Labour has hit out at National’s new gang policy, saying it largely already exists in legislation and shows they’ve done “no actual work” in three years.
Earlier on Sunday, National leader Christopher Luxon announced gangs would “face tougher consequences” under his party’s Government, with membership to a gang to be an aggravating factor when it comes to sentencing.
He said gangs have become an “unwelcome” part of New Zealand’s criminal landscape, with numbers sharply rising in recent years.
“National believes the visible presence of gangs in communities can lead to prolonged fear and intimidation for victims who have suffered at the hands of gang-related offences,” he said on Sunday.
“By making gang membership an aggravating factor, judges will be required to consider this when determining a sentence. In practice, it means offenders who are known members of criminal gangs will likely face tougher sentences for crime.”
In response, Labour’s Police spokesperson Ginny Andersen said National’s policy is just a “reheat” of what it took to the 2020 election, making it a “pretty lazy” move.
“National has got the policy microwave set on reheat,” she said in a statement on Sunday.
“The law as it stands says sentencing must take into account being in a gang or organised crime group as an aggravated factor in sentencing. National are simply proposing a technical tweak.”
As an example, Andersen said a Mongrel Mob president was sentenced earlier this year to at least 10-and-a-half years in prison with his connection to organised crime being an aggravating factor.
She said National’s announcement shows Luxon and his party are “once again pretending to be tough”.
“New Zealanders have the right to go about their day without fear or intimidation from gangs. They want to see real action on crime, not just tough talk,” Andersen said.
Earlier this week, gang members travelled to Ōpōtiki, Bay of Plenty, in large numbers earlier this week following the death of Mongrel Mob Barbarians president Steven Rota Taiatini. Schools shut out of caution and bus services were cancelled.
Additional police were called to the area to help out.
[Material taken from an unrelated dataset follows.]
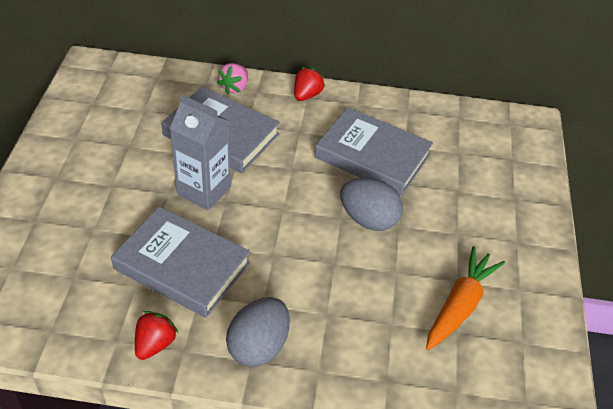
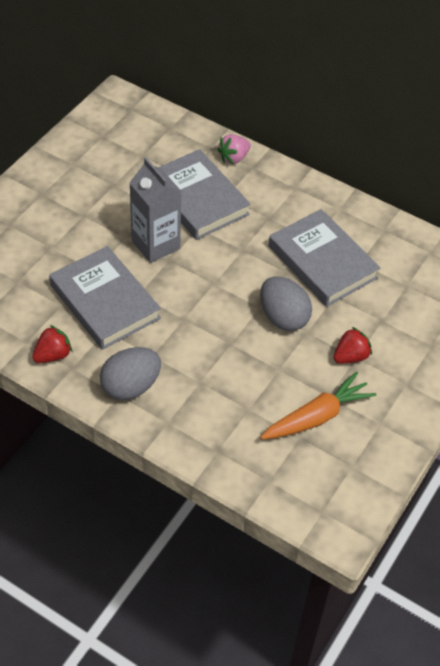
camera: 25 degrees right, 5 degrees up
(307, 95) = (296, 185): red strawberry -> red strawberry (350, 356)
Andersen said a range of laws that Labour introduced to crack down on gangs were used this past week, with arrests made and firearms seized.
She said gangs “wreak havoc” in communities.
“Labour continues to take an evidence-based approach to crime and gangs, backed up with a commitment to properly resource Police, including the 1800 extra police and 700 who will be working on organised crime,” she said.
“Labour is doing more than ever to combat them. It’s producing results but we know there’s still more work to do.”
In the past week, there was New Zealand’s biggest-ever meth bust at the border, 20 gang members were arrested in Southland, and Police seized firearms and made arrests in Ōpōtiki.
“We’re cracking down on the leaders of gangs and organised crime by targeting their associates, who harbour their illegal assets,” Andersen said.
“We’re also taking meaningful action on illegal firearms and have taken thousands off the streets, which has the support of front-line cops.
“National in Government failed a number of times to pass Firearm Prohibition Orders, while we’re delivering.”
Gang numbers had risen at a “staggering” rate in New Zealand since Labour came into Government, Luxon said, with more than 3500 new members since 2017.
“New Zealand now has 8900 gang members, compared to 10,700 frontline police officers. Alarmingly, gangs are now recruiting around twice as fast as the police, and in five police districts there are now more gang members than police officers.”
He said these gangs pose a “grave threat” to New Zealand and thrive by preying on the most vulnerable people. This is why National would make gang membership an aggravating factor in sentencing so gang members will face tougher consequences for their crimes, Luxon said.